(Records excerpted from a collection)
-- Opening Marker --

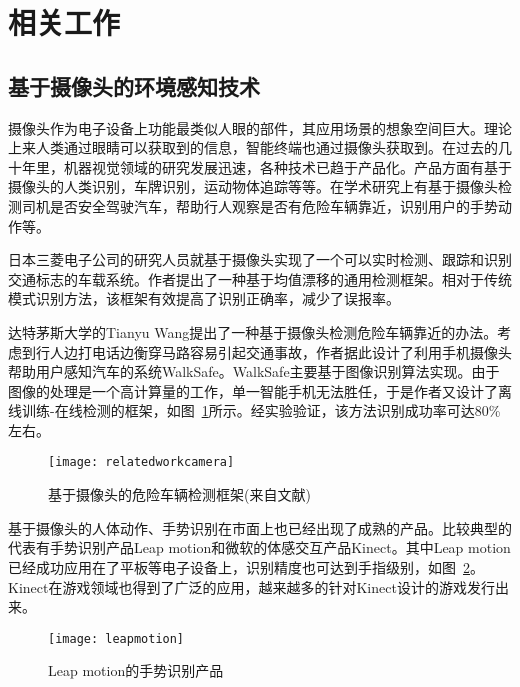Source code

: \section{相关工作}

\subsection{基于摄像头的环境感知技术}


摄像头作为电子设备上功能最类似人眼的部件，其应用场景的想象空间巨大。理论上来人类通过眼睛可以获取到的信息，智能终端也通过摄像头获取到。在过去的几十年里，机器视觉领域的研究发展迅速，各种技术已趋于产品化。产品方面有基于摄像头的人类识别，车牌识别，运动物体追踪等等。在学术研究上有基于摄像头检测司机是否安全驾驶汽车，帮助行人观察是否有危险车辆靠近，识别用户的手势动作等。

日本三菱电子公司的研究人员就基于摄像头实现了一个可以实时检测、跟踪和识别交通标志的车载系统。作者提出了一种基于均值漂移的通用检测框架。相对于传统模式识别方法，该框架有效提高了识别正确率，减少了误报率。 

达特茅斯大学的Tianyu Wang提出了一种基于摄像头检测危险车辆靠近的办法。考虑到行人边打电话边衡穿马路容易引起交通事故，作者据此设计了利用手机摄像头帮助用户感知汽车的系统WalkSafe。WalkSafe主要基于图像识别算法实现。由于图像的处理是一个高计算量的工作，单一智能手机无法胜任，于是作者又设计了离线训练-在线检测的框架，如图~\ref{fig:relatedworkcamera}所示。经实验验证，该方法识别成功率可达80\%左右。
\begin{figure}[htbp] %
  \centering
  \texttt{[image: relatedworkcamera]}
  \caption[基于摄像头的危险车辆检测框架]{基于摄像头的危险车辆检测框架(来自文献)}
  \label{fig:relatedworkcamera}
\end{figure}

基于摄像头的人体动作、手势识别在市面上也已经出现了成熟的产品。比较典型的代表有手势识别产品Leap motion和微软的体感交互产品Kinect。其中Leap motion已经成功应用在了平板等电子设备上，识别精度也可达到手指级别，如图~\ref{fig:leapmotion}。Kinect在游戏领域也得到了广泛的应用，越来越多的针对Kinect设计的游戏发行出来。

\begin{figure}[htbp] %
  \centering
  \texttt{[image: leapmotion]}
  \caption{Leap motion的手势识别产品}
  \label{fig:leapmotion}
\end{figure}


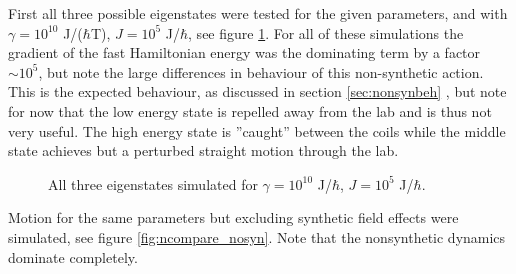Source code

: \documentclass[main.tex]{subfiles}
\begin{document}
First all three possible eigenstates were tested for the given parameters, and with
\(\gamma = 10^{10}\) J/(\(\hbar{}\)T), \(J = 10^5\) J/\(\hbar{}\), see figure
\ref{fig:ncompare}. For all of these simulations the gradient of the fast Hamiltonian
energy was the dominating term by a factor \(\sim 10^{5}\), but note the large differences
in behaviour of this non-synthetic action. This is the expected behaviour, as discussed in
section \ref{sec:nonsynbeh}
, but note for now that the low energy state is repelled away from the lab and is thus not
very useful. The high energy state is ''caught'' between the coils while the middle state
achieves but a perturbed straight motion through the lab.
\begin{figure}[h]
    \centering
    \qquad
    \qquad
    \caption{\centering All three eigenstates simulated for \(\gamma = 10^{10}\) J/\(\hbar{}\), \(J = 10^5\)
    J/\(\hbar{}\).}%
    \label{fig:ncompare}
\end{figure}
Motion for the same parameters but excluding synthetic field effects were simulated, see
figure \ref{fig:ncompare_nosyn}. Note that the nonsynthetic dynamics dominate completely.
\end{document}
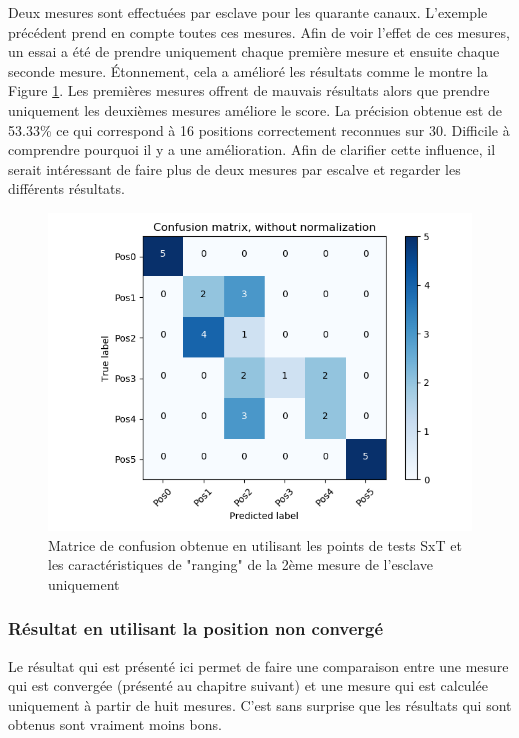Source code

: Deux mesures sont effectuées par esclave pour les quarante canaux. L'exemple précédent prend en compte toutes ces mesures. Afin de voir l'effet de ces mesures, un essai a été de prendre uniquement chaque première mesure et ensuite chaque seconde mesure. Étonnement, cela a amélioré les résultats comme le montre la Figure \ref{fig:matPosSxTRaw1}. Les premières mesures offrent de mauvais résultats alors que prendre uniquement les deuxièmes mesures améliore le score. La précision obtenue est de 53.33\% ce qui correspond à 16 positions correctement reconnues sur 30. Difficile à comprendre pourquoi il y a une amélioration. Afin de clarifier cette influence, il serait intéressant de faire plus de deux mesures par escalve et regarder les différents résultats.
\begin{figure}[htp]
 \begin{center}
  \includegraphics[scale=0.5]{figures/mat_pos_SxT_raw1.png}
  \caption{Matrice de confusion obtenue en utilisant les points de tests SxT et les caractéristiques de "ranging" de la 2ème mesure de l'esclave uniquement}
  \label{fig:matPosSxTRaw1} %
 \end{center}
\end{figure}

\subsubsection{Résultat en utilisant la position non convergé}
Le résultat qui est présenté ici permet de faire une comparaison entre une mesure qui est convergée (présenté au chapitre suivant) et une mesure qui est calculée uniquement à partir de huit mesures. C'est sans surprise que les résultats qui sont obtenus sont vraiment moins bons.

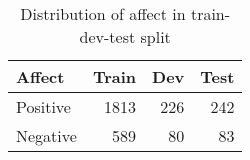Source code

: \begin{table}[t]
	\centering
	\begin{tabular}{lrrr}
		\toprule
		\textbf{Affect} & \textbf{Train} & \textbf{Dev} & \textbf{Test} \\ \midrule
		Positive & 1813 & 226 & 242\\
        Negative & 589 & 80 & 83\\
        \bottomrule
	\end{tabular}
	\caption{Distribution of affect in train-dev-test split}
	\label{tab:traindevtestsplit}
\end{table}
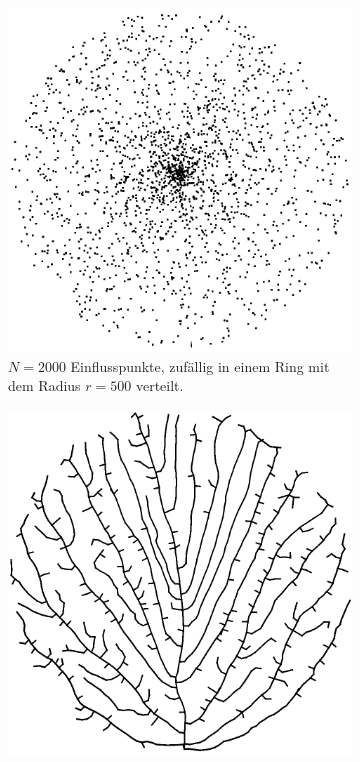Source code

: \begin{figure} [hbtp]
	\centering
	\begin{subfigure}[t]{.4\textwidth}
		\centering
		\includegraphics[width=\linewidth]{images/SCA_Extended1.png}
		\caption{$N=2000$ Einflusspunkte, zufällig in einem Ring mit dem Radius $r = 500$ verteilt.}
		\label{subfig:SCA_Extended1}
	\end{subfigure}
	\hspace{.1\textwidth}
	\begin{subfigure}[t]{.4\textwidth}
		\centering
		\includegraphics[width=\linewidth]{images/SCA_Extended2.png}

\end{subfigure}
\end{figure}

-- Closing Marker --

(Job) The answer is every line of the data, exactly as written, with the pictures dropped.

(Written answer)
Source code

: \section{相关工作}

\subsection{基于摄像头的环境感知技术}


摄像头作为电子设备上功能最类似人眼的部件，其应用场景的想象空间巨大。理论上来人类通过眼睛可以获取到的信息，智能终端也通过摄像头获取到。在过去的几十年里，机器视觉领域的研究发展迅速，各种技术已趋于产品化。产品方面有基于摄像头的人类识别，车牌识别，运动物体追踪等等。在学术研究上有基于摄像头检测司机是否安全驾驶汽车，帮助行人观察是否有危险车辆靠近，识别用户的手势动作等。

日本三菱电子公司的研究人员就基于摄像头实现了一个可以实时检测、跟踪和识别交通标志的车载系统。作者提出了一种基于均值漂移的通用检测框架。相对于传统模式识别方法，该框架有效提高了识别正确率，减少了误报率。 

达特茅斯大学的Tianyu Wang提出了一种基于摄像头检测危险车辆靠近的办法。考虑到行人边打电话边衡穿马路容易引起交通事故，作者据此设计了利用手机摄像头帮助用户感知汽车的系统WalkSafe。WalkSafe主要基于图像识别算法实现。由于图像的处理是一个高计算量的工作，单一智能手机无法胜任，于是作者又设计了离线训练-在线检测的框架，如图~\ref{fig:relatedworkcamera}所示。经实验验证，该方法识别成功率可达80\%左右。
\begin{figure}[htbp] %
  \centering
  \texttt{[image: relatedworkcamera]}
  \caption[基于摄像头的危险车辆检测框架]{基于摄像头的危险车辆检测框架(来自文献)}
  \label{fig:relatedworkcamera}
\end{figure}

基于摄像头的人体动作、手势识别在市面上也已经出现了成熟的产品。比较典型的代表有手势识别产品Leap motion和微软的体感交互产品Kinect。其中Leap motion已经成功应用在了平板等电子设备上，识别精度也可达到手指级别，如图~\ref{fig:leapmotion}。Kinect在游戏领域也得到了广泛的应用，越来越多的针对Kinect设计的游戏发行出来。

\begin{figure}[htbp] %
  \centering
  \texttt{[image: leapmotion]}
  \caption{Leap motion的手势识别产品}
  \label{fig:leapmotion}
\end{figure}


Source code

: \documentclass[main.tex]{subfiles}
\begin{document}
First all three possible eigenstates were tested for the given parameters, and with
\(\gamma = 10^{10}\) J/(\(\hbar{}\)T), \(J = 10^5\) J/\(\hbar{}\), see figure
\ref{fig:ncompare}. For all of these simulations the gradient of the fast Hamiltonian
energy was the dominating term by a factor \(\sim 10^{5}\), but note the large differences
in behaviour of this non-synthetic action. This is the expected behaviour, as discussed in
section \ref{sec:nonsynbeh}
, but note for now that the low energy state is repelled away from the lab and is thus not
very useful. The high energy state is ''caught'' between the coils while the middle state
achieves but a perturbed straight motion through the lab.
\begin{figure}[h]
    \centering
    \qquad
    \qquad
    \caption{\centering All three eigenstates simulated for \(\gamma = 10^{10}\) J/\(\hbar{}\), \(J = 10^5\)
    J/\(\hbar{}\).}%
    \label{fig:ncompare}
\end{figure}
Motion for the same parameters but excluding synthetic field effects were simulated, see
figure \ref{fig:ncompare_nosyn}. Note that the nonsynthetic dynamics dominate completely.
\end{document}
Source code

: Deux mesures sont effectuées par esclave pour les quarante canaux. L'exemple précédent prend en compte toutes ces mesures. Afin de voir l'effet de ces mesures, un essai a été de prendre uniquement chaque première mesure et ensuite chaque seconde mesure. Étonnement, cela a amélioré les résultats comme le montre la Figure \ref{fig:matPosSxTRaw1}. Les premières mesures offrent de mauvais résultats alors que prendre uniquement les deuxièmes mesures améliore le score. La précision obtenue est de 53.33\% ce qui correspond à 16 positions correctement reconnues sur 30. Difficile à comprendre pourquoi il y a une amélioration. Afin de clarifier cette influence, il serait intéressant de faire plus de deux mesures par escalve et regarder les différents résultats.
\begin{figure}[htp]
 \begin{center}
  \includegraphics[scale=0.5]{figures/mat_pos_SxT_raw1.png}
  \caption{Matrice de confusion obtenue en utilisant les points de tests SxT et les caractéristiques de "ranging" de la 2ème mesure de l'esclave uniquement}
  \label{fig:matPosSxTRaw1} %
 \end{center}
\end{figure}

\subsubsection{Résultat en utilisant la position non convergé}
Le résultat qui est présenté ici permet de faire une comparaison entre une mesure qui est convergée (présenté au chapitre suivant) et une mesure qui est calculée uniquement à partir de huit mesures. C'est sans surprise que les résultats qui sont obtenus sont vraiment moins bons.

Source code

: \begin{table}[t]
	\centering
	\begin{tabular}{lrrr}
		\toprule
		\textbf{Affect} & \textbf{Train} & \textbf{Dev} & \textbf{Test} \\ \midrule
		Positive & 1813 & 226 & 242\\
        Negative & 589 & 80 & 83\\
        \bottomrule
	\end{tabular}
	\caption{Distribution of affect in train-dev-test split}
	\label{tab:traindevtestsplit}
\end{table}
Source code

: \begin{figure} [hbtp]
	\centering
	\begin{subfigure}[t]{.4\textwidth}
		\centering
		\includegraphics[width=\linewidth]{images/SCA_Extended1.png}
		\caption{$N=2000$ Einflusspunkte, zufällig in einem Ring mit dem Radius $r = 500$ verteilt.}
		\label{subfig:SCA_Extended1}
	\end{subfigure}
	\hspace{.1\textwidth}
	\begin{subfigure}[t]{.4\textwidth}
		\centering
		\includegraphics[width=\linewidth]{images/SCA_Extended2.png}

\end{subfigure}
\end{figure}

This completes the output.